The developmental stage-specific manner in which MYC downregulates Cav1,
drives premature Stat5 hyperactivation, and induces precocious lactation has
important implications for our understanding of the developmental
stage-specific effects of oncogene action. Previously, in vitro studies have
suggested that the effects of deregulated MYC expression may be dependent on
the cellular context in which it is expressed. For example, Evan et al. have
demonstrated that access to serum determines whether Rat1 fibroblasts
proliferate or undergo apoptosis in response to MYC expression
(Evan et al., 1992). This
suggests that cellular access to nutrients and growth factors may determine
the consequence of MYC activation. The effects of aberrant MYC expression have
also been shown to vary with cell type.

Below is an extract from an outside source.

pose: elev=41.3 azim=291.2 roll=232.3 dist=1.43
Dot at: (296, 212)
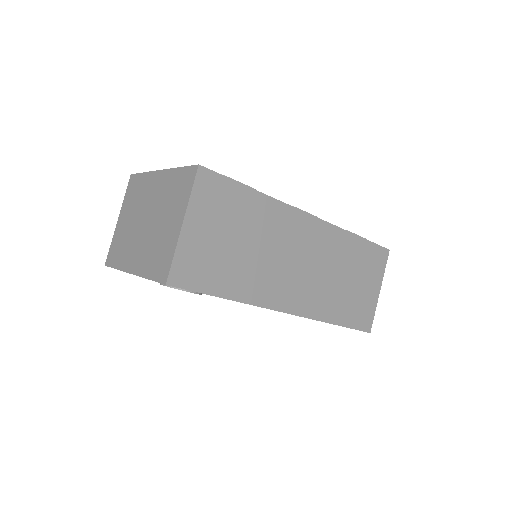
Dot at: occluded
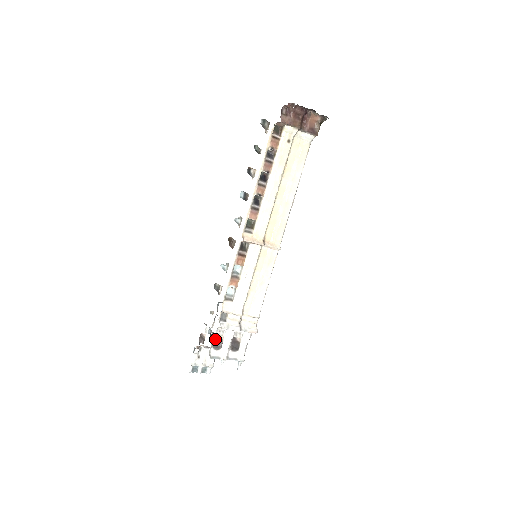
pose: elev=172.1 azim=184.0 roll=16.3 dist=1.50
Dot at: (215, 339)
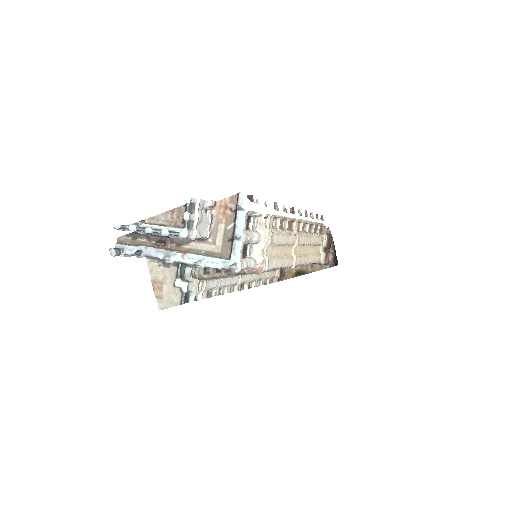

Expression of MYC in suprabasal
keratinocytes or lymphocytes drives proliferation, but results in little
detectable apoptosis (Felsher and Bishop,
1999
; Pelengaris et al.,
1999
). By contrast, targeted MYC expression in pancreatic
ß-cells results in overwhelming apoptosis with little detectable
proliferation (Pelengaris et al.,
2002
). Our results indicate that the developmental state of a cell
at the time of MYC exposure plays a crucial role in determining the biological
effects of aberrant MYC activation. This is the first known developmental
stage-specific effect of aberrant oncogene activation and suggests that
MYC-induced mammary tumorigenesis may be similarly affected by the mammary
developmental stage at which this oncogene is expressed.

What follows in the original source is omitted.